Each line of the data below that contains "nose" must be copied.

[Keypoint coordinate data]
========================================================================

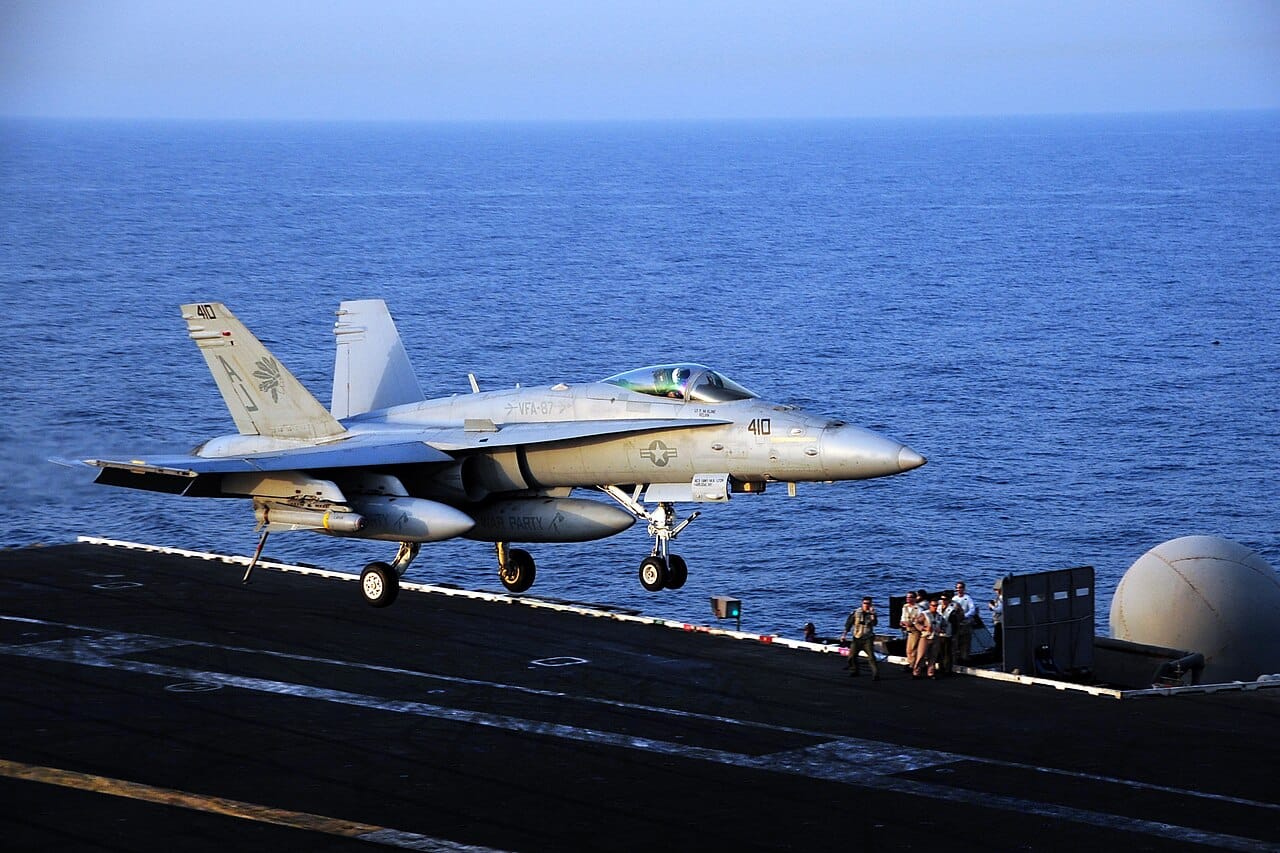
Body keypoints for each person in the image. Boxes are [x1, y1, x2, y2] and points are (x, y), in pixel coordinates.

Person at [841, 596, 880, 680]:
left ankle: (875, 674)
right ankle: (854, 670)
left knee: (871, 657)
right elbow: (849, 624)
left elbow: (875, 623)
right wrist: (844, 635)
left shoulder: (872, 614)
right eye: (865, 603)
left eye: (868, 603)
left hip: (867, 638)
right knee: (851, 656)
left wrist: (872, 614)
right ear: (862, 603)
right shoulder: (856, 612)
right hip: (857, 637)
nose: (866, 605)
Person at [912, 599, 942, 679]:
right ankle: (916, 672)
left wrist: (941, 630)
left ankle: (930, 673)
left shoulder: (939, 616)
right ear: (930, 606)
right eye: (933, 606)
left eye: (936, 606)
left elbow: (944, 625)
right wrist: (924, 628)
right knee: (921, 655)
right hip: (925, 637)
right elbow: (916, 622)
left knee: (933, 656)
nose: (935, 607)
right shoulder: (925, 614)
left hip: (935, 637)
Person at [952, 581, 976, 665]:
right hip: (956, 623)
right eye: (957, 588)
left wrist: (965, 616)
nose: (959, 589)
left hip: (965, 622)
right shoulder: (954, 599)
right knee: (955, 642)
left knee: (965, 642)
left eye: (960, 588)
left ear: (964, 589)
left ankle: (965, 658)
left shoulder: (967, 598)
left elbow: (972, 609)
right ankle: (955, 660)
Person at [899, 591, 921, 673]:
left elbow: (919, 620)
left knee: (913, 648)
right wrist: (902, 622)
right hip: (908, 630)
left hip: (915, 630)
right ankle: (911, 663)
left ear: (914, 598)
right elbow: (903, 616)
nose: (908, 599)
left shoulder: (918, 608)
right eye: (907, 597)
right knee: (908, 649)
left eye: (910, 597)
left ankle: (913, 665)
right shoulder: (905, 607)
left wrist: (912, 623)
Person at [936, 593, 957, 675]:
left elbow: (955, 624)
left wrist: (953, 634)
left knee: (947, 652)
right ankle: (941, 667)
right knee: (939, 651)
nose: (943, 601)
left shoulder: (951, 610)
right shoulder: (938, 608)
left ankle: (948, 669)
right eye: (942, 599)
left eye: (945, 599)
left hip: (947, 633)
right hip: (938, 633)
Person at [989, 582, 1005, 655]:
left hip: (999, 621)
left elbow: (999, 610)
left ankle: (998, 653)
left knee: (997, 638)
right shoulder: (1000, 598)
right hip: (999, 620)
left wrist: (992, 606)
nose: (995, 591)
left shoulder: (1001, 598)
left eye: (996, 590)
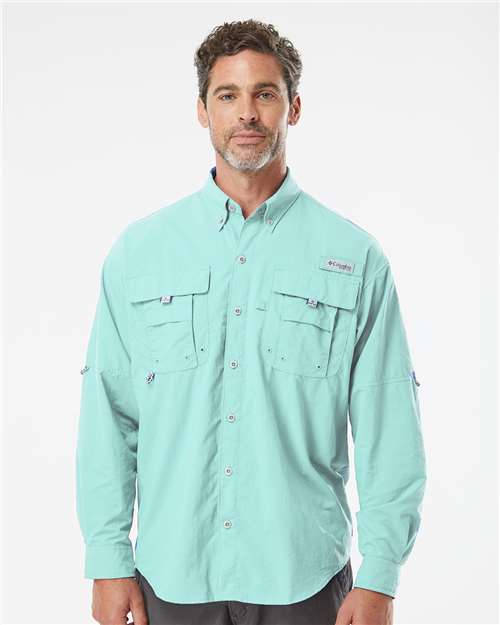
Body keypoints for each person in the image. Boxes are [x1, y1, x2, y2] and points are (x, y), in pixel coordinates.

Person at [76, 18, 427, 625]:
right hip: (172, 576)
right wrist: (107, 559)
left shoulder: (356, 258)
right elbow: (109, 413)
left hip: (305, 579)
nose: (246, 113)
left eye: (265, 93)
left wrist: (381, 576)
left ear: (294, 107)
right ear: (202, 110)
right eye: (227, 95)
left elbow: (388, 424)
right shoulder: (139, 254)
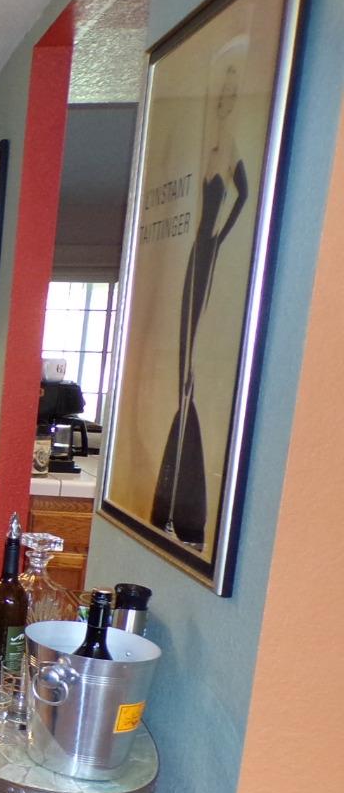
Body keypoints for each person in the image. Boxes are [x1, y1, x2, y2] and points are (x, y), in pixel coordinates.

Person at [150, 32, 250, 551]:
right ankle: (174, 499)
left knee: (190, 377)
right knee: (181, 379)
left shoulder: (227, 147)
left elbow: (247, 197)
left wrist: (219, 239)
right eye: (223, 87)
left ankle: (183, 502)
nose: (228, 96)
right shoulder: (207, 145)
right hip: (195, 259)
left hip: (206, 256)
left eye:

========================================================================

RESULT OF THE TASK:
nose: (866, 605)
nose: (935, 607)
nose: (959, 589)
nose: (908, 599)
nose: (943, 601)
nose: (995, 591)
nose: (246, 113)
nose: (228, 96)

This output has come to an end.